### PROBLEM SET
[a] In the article on international arbitration below, how many recommendations does the GAR-LCIA roundtable report contain?
[b] Rewrite the paragraph beginning "It has become common for pleadings" from the article on international arbitration below as a short bulleted list that keeps its main facts.
::: PASSAGE FOR REVIEW
AnalysisHas International Arbitration Lost Its Way?

The full report of the “GAR- LCIA roundtable: Time for a Reset?” was published in late 2024.

This report is noteworthy for two reasons. Firstly, it delivers a comprehensive and refreshing assessment by renowned arbitrators and users of the problems in international arbitration. Secondly, it contains 12 recommendations aimed at tackling the growing length and cost of arbitration, including precise measures that are likely to have an immediate impact on document production (such as not ordering production of documents sought to establish a fact for which the other side bears the burden of proof).

Notably, many of the participants regularly sit as arbitrators. It is therefore reasonable to assume that their recommendations are likely to appear in parties’ submissions and influence tribunals’ decisions.

The identified problems

The roundtable was not a review of the many advantages of arbitration, such as party autonomy, arbitrators with industry expertise, confidentiality, and enforceability of awards. It also made no excuses for the criticisms of arbitration, beyond sensibly noting that the growing “complexification” of disputes, whereby evidence has become more voluminous and technically complex, does contribute to the difficulties. Instead, the discussion focused on identifying the growing concerns with arbitration, outlined below.

1. Case Management Deficiencies

One of the most pressing issues discussed was the passivity of arbitral tribunals in case management. Many arbitrators adopt a reactive rather than proactive approach, allowing excessive document production requests, long pleadings, and procedural formalities that closely resemble litigation. Delays and frequent extensions often result in procedural timetables being extended beyond one or two years before a hearing takes place.

2. Overcomplication of Pleadings, Witness Statements, and Expert Reports

It has become common for pleadings to be hundreds of pages long, filled with repetitive arguments and unnecessary detail. Witness statements, which were intended to provide direct factual accounts, now resemble lawyer-drafted submissions. Similarly, expert reports have become overly technical and lengthy, often failing to focus on key issues. This shift benefits well-resourced parties who can afford protracted proceedings, often at the expense of efficiency.

3. Inefficient Hearings and Procedural Formalism

Hearings have increasingly started to resemble courtroom litigation, with prolonged cross-examinations, rigid procedural formalities, and excessive reliance on written submissions. Post-hearing briefs, once intended to be concise summaries, have become lengthy, redundant documents replacing oral closings.

4. Runaway Costs

The escalating legal fees, arbitrator expenses and expert fees is now making arbitration as costly – if not more expensive – than litigation. Some participants also noted that third-party funding, while providing access to arbitration for some parties, has introduced additional complexities and potential conflicts of interest.

Who is to blame and who will address the problems?
::::::
::: PROVIDED RECORDS
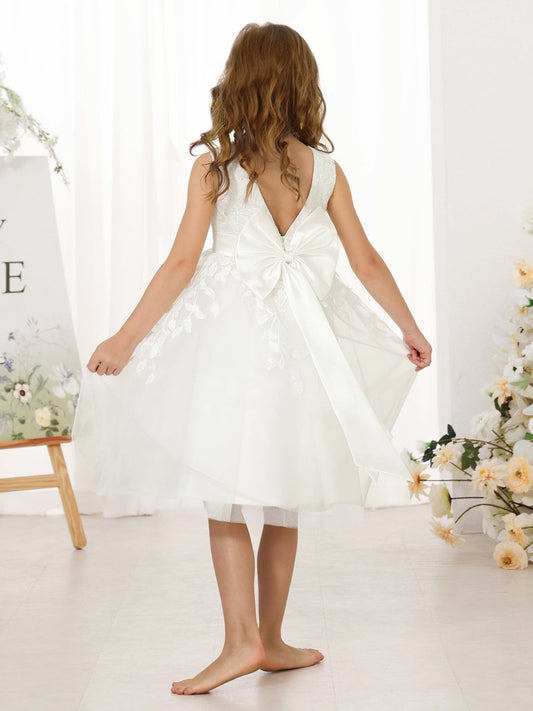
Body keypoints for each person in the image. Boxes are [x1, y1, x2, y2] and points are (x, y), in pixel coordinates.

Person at [72, 21, 431, 695]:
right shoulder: (323, 170)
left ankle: (245, 642)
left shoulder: (216, 167)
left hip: (232, 343)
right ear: (302, 84)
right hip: (303, 346)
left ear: (237, 82)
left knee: (229, 494)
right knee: (284, 492)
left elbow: (181, 264)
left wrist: (125, 339)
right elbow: (366, 261)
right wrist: (408, 328)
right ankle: (270, 636)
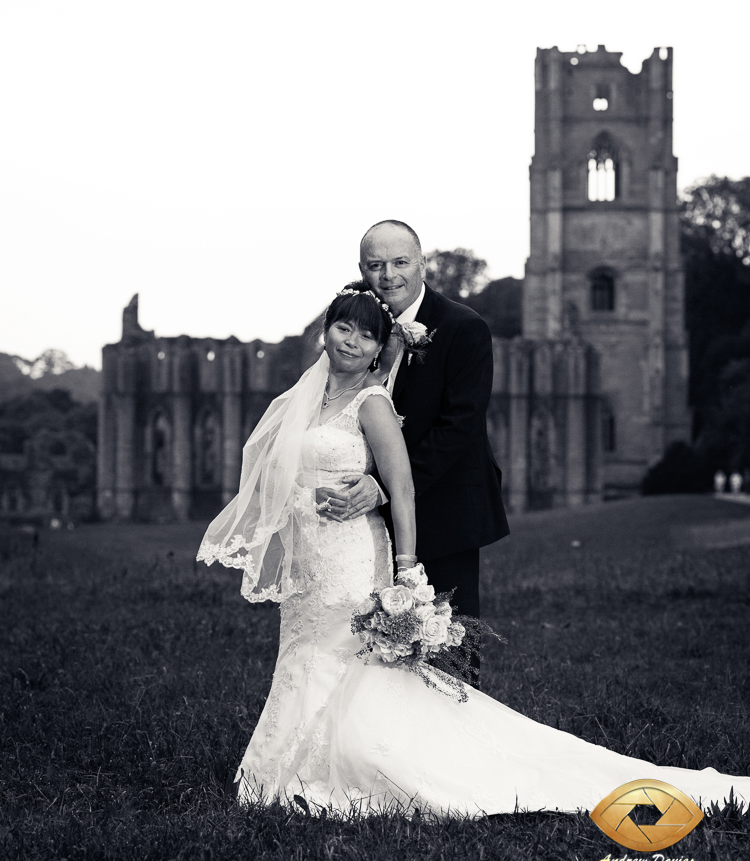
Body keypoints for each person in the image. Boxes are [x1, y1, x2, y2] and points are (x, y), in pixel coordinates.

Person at [197, 285, 749, 818]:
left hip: (351, 554)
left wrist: (406, 572)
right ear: (325, 330)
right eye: (342, 327)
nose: (350, 341)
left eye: (365, 336)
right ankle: (283, 766)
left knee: (356, 663)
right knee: (304, 655)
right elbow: (280, 472)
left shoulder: (372, 401)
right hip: (311, 559)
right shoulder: (304, 398)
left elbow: (404, 485)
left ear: (377, 347)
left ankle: (366, 765)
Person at [316, 221, 509, 644]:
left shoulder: (463, 327)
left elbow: (459, 427)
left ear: (422, 263)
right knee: (378, 651)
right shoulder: (356, 330)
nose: (389, 276)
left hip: (445, 507)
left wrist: (383, 486)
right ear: (362, 269)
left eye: (401, 262)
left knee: (445, 647)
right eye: (376, 265)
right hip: (364, 526)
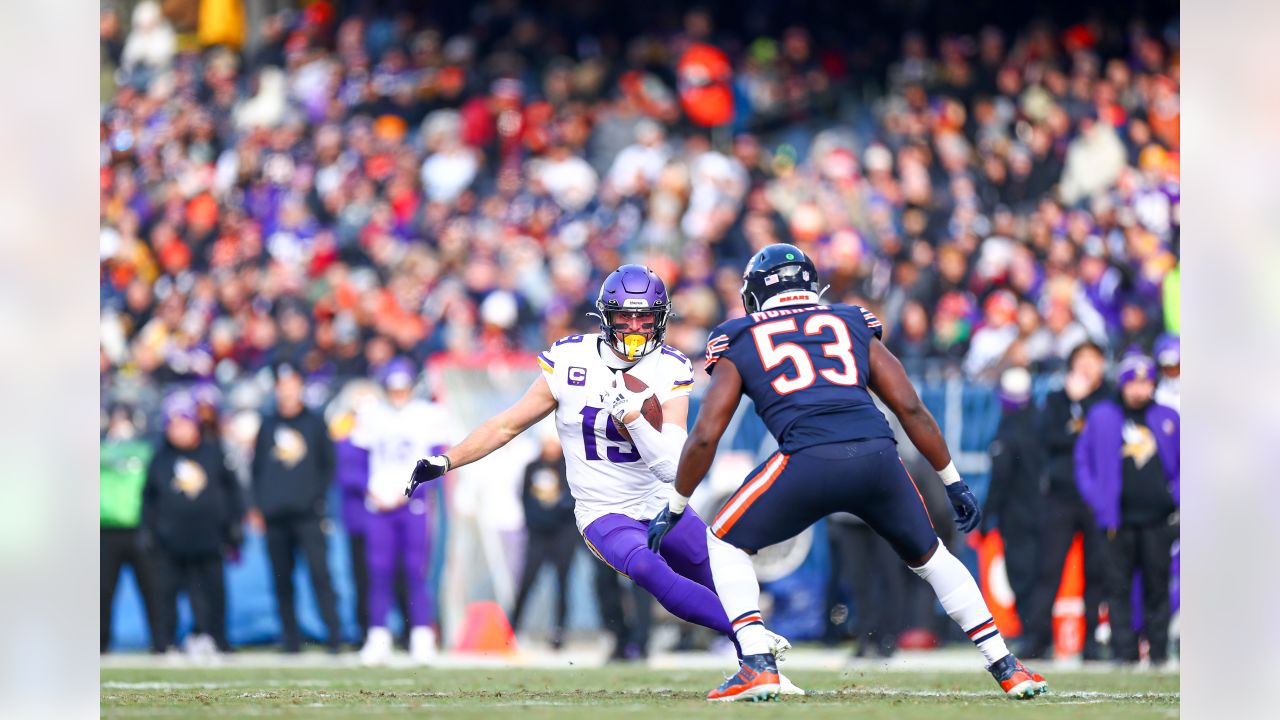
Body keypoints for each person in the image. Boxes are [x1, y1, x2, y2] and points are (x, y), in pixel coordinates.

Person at [649, 244, 1047, 700]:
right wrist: (952, 479)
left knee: (723, 540)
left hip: (807, 458)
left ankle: (757, 662)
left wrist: (676, 504)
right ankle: (1005, 663)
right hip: (878, 457)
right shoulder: (850, 320)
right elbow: (911, 406)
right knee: (932, 558)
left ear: (756, 292)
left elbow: (705, 435)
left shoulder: (740, 334)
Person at [405, 264, 800, 695]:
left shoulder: (668, 367)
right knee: (648, 568)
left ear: (661, 317)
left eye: (644, 316)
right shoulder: (570, 359)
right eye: (624, 316)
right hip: (603, 511)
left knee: (718, 568)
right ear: (605, 316)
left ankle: (763, 670)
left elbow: (673, 464)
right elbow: (506, 425)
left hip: (659, 500)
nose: (634, 327)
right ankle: (755, 643)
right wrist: (448, 461)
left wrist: (633, 417)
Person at [1076, 354, 1179, 667]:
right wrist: (1098, 499)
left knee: (1157, 585)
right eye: (1133, 382)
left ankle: (1158, 651)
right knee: (1117, 587)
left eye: (1145, 382)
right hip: (1116, 519)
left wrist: (1175, 496)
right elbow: (1084, 461)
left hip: (1158, 518)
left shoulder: (1168, 417)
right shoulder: (1103, 416)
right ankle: (1124, 652)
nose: (1139, 389)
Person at [352, 357, 455, 665]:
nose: (398, 393)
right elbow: (355, 459)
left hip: (414, 504)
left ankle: (422, 635)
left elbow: (438, 462)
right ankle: (378, 636)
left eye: (403, 387)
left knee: (415, 570)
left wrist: (408, 493)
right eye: (393, 388)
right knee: (379, 571)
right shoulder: (371, 414)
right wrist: (368, 490)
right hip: (379, 503)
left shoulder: (428, 415)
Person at [247, 363, 344, 653]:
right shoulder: (268, 425)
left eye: (292, 384)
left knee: (320, 575)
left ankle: (335, 636)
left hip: (308, 515)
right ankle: (290, 639)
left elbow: (328, 465)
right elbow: (257, 469)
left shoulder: (315, 423)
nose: (287, 391)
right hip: (275, 516)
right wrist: (257, 507)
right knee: (282, 580)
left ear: (301, 387)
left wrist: (316, 498)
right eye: (282, 385)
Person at [141, 392, 244, 654]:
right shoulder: (160, 458)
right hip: (171, 539)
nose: (180, 430)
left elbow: (232, 490)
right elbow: (149, 498)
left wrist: (234, 524)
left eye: (184, 423)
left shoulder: (213, 452)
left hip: (209, 538)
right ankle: (165, 642)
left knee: (213, 594)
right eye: (173, 424)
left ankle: (216, 639)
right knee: (165, 596)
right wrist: (149, 530)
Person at [1034, 341, 1111, 660]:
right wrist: (1072, 405)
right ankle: (1037, 639)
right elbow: (1048, 437)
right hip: (1062, 496)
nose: (1087, 367)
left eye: (1093, 360)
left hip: (1097, 498)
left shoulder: (1109, 399)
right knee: (1049, 569)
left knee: (1098, 571)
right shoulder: (1056, 399)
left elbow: (1104, 440)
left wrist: (1085, 406)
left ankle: (1092, 642)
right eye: (1081, 360)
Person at [981, 367, 1049, 656]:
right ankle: (1040, 635)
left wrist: (986, 516)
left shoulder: (1008, 430)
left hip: (1018, 515)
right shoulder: (1041, 422)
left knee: (1022, 576)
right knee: (1040, 575)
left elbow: (1000, 479)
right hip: (1044, 511)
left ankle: (1034, 635)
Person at [101, 405, 162, 653]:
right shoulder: (99, 448)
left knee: (153, 590)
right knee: (102, 593)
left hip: (140, 528)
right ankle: (98, 645)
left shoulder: (147, 449)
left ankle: (161, 642)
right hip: (105, 529)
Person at [510, 432, 578, 649]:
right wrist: (536, 521)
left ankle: (559, 631)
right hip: (538, 534)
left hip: (562, 533)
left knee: (563, 583)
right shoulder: (532, 467)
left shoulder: (569, 467)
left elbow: (572, 499)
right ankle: (513, 627)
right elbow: (524, 498)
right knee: (527, 580)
::::::
### SOLVED PROBLEMS
[a] 12

[b]
- Pleadings now commonly run to hundreds of pages, with repetitive arguments and unnecessary detail.
- Witness statements, meant to give direct factual accounts, now resemble lawyer-drafted submissions.
- Expert reports have become overly technical and lengthy, often missing the key issues.
- This shift favors well-resourced parties who can afford protracted proceedings, often at the cost of efficiency.